EXERCISE OBJECTIVE: Count the lines of the records below that contain the string "appear", treating uppercase and lowercase letters as distinct. Reply with the number alone.
— Start —
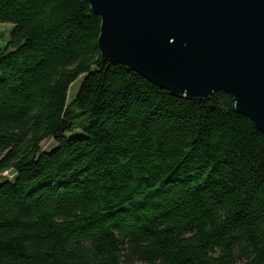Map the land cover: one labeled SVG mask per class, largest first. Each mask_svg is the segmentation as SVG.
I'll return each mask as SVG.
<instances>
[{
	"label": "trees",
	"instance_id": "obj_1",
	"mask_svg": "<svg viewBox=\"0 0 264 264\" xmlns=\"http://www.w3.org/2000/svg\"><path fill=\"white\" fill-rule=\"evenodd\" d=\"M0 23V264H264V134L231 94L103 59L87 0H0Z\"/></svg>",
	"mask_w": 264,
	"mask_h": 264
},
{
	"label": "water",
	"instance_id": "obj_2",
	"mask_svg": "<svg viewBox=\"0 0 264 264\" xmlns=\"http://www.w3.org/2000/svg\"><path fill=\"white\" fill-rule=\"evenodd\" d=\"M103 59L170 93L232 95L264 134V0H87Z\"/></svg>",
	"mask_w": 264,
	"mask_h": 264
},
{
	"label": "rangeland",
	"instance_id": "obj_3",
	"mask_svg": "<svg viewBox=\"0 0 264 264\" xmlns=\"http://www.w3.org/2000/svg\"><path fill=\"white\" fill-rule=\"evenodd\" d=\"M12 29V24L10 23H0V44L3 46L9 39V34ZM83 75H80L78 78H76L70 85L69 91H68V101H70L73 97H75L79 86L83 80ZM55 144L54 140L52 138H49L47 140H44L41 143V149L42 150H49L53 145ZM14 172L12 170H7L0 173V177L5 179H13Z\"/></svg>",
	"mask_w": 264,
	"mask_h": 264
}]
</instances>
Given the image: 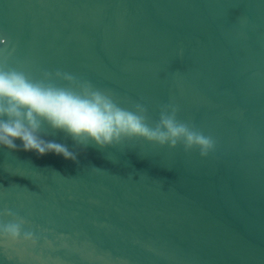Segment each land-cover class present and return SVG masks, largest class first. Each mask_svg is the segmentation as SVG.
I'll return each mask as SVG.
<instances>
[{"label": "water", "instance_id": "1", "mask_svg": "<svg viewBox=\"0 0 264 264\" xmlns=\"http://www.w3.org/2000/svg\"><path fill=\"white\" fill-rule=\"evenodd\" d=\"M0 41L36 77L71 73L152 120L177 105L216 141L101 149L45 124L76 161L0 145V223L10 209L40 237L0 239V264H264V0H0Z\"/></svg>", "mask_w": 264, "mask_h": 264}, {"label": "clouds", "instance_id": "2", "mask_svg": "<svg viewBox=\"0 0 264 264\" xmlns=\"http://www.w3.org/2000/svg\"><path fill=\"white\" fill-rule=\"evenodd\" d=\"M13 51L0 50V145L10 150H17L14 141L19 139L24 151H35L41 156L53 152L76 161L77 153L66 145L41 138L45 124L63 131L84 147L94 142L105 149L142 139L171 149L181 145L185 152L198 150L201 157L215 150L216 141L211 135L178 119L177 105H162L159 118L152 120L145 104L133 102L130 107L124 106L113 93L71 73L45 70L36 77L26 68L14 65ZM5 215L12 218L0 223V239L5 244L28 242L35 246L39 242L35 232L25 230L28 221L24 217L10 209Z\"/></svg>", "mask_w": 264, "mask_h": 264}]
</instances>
— End —
— Start —
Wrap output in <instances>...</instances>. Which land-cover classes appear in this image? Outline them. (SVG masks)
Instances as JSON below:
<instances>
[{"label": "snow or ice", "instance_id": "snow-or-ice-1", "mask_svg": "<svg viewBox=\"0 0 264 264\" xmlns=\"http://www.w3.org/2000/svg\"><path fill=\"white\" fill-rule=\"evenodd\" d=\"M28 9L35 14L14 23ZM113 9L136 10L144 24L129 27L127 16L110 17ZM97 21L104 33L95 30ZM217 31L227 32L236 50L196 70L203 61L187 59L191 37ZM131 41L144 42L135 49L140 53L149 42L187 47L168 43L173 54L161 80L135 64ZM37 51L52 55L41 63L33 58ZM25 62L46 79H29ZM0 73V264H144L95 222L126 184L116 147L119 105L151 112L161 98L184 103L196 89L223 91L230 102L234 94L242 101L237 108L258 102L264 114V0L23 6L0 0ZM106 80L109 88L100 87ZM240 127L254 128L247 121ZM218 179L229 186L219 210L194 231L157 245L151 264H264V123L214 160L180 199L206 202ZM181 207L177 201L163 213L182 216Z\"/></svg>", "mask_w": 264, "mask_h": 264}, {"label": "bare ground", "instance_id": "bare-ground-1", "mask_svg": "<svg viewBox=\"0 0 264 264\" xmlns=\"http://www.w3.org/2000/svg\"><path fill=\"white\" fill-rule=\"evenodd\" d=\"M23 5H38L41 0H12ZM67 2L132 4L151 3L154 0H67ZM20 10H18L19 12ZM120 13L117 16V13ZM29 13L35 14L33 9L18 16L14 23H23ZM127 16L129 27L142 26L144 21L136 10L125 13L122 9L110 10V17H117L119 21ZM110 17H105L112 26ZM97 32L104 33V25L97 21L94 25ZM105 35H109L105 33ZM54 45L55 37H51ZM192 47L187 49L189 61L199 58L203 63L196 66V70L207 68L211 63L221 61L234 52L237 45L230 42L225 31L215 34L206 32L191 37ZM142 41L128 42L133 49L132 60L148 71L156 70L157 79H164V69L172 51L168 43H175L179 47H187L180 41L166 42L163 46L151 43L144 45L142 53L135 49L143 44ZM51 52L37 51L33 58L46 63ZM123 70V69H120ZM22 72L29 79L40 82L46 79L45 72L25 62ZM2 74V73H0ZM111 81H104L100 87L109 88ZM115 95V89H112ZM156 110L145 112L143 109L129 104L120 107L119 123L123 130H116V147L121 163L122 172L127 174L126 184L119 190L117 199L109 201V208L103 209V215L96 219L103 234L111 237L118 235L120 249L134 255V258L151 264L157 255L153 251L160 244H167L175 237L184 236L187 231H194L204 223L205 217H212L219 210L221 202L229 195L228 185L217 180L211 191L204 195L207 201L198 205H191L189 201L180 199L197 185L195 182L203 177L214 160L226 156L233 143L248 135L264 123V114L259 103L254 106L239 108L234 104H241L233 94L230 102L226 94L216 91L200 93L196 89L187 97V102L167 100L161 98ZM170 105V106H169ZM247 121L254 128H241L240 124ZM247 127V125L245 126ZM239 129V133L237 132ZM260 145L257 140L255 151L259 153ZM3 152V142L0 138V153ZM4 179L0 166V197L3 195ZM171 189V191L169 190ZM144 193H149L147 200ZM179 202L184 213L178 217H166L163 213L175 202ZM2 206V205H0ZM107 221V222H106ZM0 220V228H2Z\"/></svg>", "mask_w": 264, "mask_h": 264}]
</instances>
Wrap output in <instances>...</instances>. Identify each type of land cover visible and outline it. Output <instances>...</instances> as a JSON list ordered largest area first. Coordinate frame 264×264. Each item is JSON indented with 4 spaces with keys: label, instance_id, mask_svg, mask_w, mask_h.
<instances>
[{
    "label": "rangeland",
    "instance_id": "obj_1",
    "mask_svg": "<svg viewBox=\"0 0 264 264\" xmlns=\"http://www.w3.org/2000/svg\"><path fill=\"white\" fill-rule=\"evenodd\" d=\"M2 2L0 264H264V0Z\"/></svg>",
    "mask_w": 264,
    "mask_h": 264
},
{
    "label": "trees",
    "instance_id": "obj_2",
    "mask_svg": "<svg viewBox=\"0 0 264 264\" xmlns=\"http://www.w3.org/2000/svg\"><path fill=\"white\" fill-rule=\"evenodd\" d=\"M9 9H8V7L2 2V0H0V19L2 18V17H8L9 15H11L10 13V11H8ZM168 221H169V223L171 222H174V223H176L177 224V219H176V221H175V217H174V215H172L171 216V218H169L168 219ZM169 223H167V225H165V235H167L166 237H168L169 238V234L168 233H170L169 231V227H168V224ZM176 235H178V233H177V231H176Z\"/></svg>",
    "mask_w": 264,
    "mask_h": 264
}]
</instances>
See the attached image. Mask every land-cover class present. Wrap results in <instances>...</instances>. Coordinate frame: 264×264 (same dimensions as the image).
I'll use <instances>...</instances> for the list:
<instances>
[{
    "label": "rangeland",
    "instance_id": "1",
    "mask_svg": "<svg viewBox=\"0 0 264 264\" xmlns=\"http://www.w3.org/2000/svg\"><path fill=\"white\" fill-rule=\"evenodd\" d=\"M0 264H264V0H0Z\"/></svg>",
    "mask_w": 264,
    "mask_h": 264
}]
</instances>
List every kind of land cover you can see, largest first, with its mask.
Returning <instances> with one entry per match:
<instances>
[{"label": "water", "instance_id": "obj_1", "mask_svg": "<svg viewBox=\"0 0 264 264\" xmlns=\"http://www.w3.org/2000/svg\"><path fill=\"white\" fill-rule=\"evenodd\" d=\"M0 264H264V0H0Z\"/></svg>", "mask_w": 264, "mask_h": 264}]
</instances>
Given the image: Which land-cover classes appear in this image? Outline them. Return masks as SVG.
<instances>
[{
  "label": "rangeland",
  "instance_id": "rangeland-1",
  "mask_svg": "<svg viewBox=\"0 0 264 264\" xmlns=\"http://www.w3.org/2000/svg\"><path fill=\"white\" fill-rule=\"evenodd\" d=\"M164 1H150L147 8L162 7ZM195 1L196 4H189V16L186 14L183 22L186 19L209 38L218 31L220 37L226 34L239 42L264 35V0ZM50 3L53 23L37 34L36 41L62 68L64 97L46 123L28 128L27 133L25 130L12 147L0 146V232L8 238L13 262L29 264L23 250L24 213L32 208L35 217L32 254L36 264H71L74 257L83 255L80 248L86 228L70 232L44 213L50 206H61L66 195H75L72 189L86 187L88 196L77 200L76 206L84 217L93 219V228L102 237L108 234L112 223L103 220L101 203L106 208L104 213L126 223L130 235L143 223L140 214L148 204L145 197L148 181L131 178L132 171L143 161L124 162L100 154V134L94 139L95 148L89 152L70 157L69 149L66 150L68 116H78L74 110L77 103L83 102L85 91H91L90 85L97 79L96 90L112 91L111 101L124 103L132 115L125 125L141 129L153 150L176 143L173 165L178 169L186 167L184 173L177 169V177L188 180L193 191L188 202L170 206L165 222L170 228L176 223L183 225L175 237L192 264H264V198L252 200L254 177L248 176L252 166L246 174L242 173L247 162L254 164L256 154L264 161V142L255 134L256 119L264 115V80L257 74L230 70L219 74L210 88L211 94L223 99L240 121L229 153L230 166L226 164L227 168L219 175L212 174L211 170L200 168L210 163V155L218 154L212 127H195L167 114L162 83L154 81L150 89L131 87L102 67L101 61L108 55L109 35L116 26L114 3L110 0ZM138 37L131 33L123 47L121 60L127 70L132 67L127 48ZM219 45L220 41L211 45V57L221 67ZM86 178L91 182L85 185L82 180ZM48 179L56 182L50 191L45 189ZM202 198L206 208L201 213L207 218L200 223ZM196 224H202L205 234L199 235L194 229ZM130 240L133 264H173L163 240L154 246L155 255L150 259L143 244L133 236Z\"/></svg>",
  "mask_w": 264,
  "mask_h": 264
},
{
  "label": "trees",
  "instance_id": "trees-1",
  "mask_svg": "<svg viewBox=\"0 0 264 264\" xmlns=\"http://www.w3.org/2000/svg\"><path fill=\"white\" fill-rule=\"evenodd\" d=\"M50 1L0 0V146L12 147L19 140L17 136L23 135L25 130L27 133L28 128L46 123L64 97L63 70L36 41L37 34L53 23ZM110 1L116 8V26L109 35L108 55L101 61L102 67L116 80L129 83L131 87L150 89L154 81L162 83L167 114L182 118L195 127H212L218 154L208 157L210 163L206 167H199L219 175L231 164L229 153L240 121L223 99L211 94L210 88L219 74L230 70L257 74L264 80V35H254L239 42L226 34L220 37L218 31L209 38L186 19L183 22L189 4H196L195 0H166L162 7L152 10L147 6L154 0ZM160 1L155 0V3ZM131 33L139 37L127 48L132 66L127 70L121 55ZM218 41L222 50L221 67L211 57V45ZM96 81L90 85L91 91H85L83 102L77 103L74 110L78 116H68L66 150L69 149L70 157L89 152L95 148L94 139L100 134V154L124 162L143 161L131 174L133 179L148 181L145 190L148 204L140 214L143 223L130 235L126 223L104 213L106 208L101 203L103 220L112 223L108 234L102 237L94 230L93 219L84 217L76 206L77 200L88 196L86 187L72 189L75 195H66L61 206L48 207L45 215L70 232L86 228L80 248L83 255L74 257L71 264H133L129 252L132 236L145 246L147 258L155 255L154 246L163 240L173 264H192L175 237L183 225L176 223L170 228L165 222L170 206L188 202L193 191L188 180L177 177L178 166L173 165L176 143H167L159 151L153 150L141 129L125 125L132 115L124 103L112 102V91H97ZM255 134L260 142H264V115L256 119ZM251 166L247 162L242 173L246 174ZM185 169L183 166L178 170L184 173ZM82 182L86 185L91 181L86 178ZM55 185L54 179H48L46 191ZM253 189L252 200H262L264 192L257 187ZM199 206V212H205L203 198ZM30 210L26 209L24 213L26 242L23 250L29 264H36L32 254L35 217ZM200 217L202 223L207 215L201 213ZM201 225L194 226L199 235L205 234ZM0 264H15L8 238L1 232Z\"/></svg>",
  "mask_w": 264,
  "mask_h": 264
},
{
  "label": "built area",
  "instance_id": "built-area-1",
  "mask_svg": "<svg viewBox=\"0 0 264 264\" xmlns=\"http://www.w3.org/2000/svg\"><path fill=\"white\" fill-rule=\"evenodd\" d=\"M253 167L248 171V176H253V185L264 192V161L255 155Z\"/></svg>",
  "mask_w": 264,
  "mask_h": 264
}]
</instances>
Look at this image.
— End —
CORRECT RESULT: 2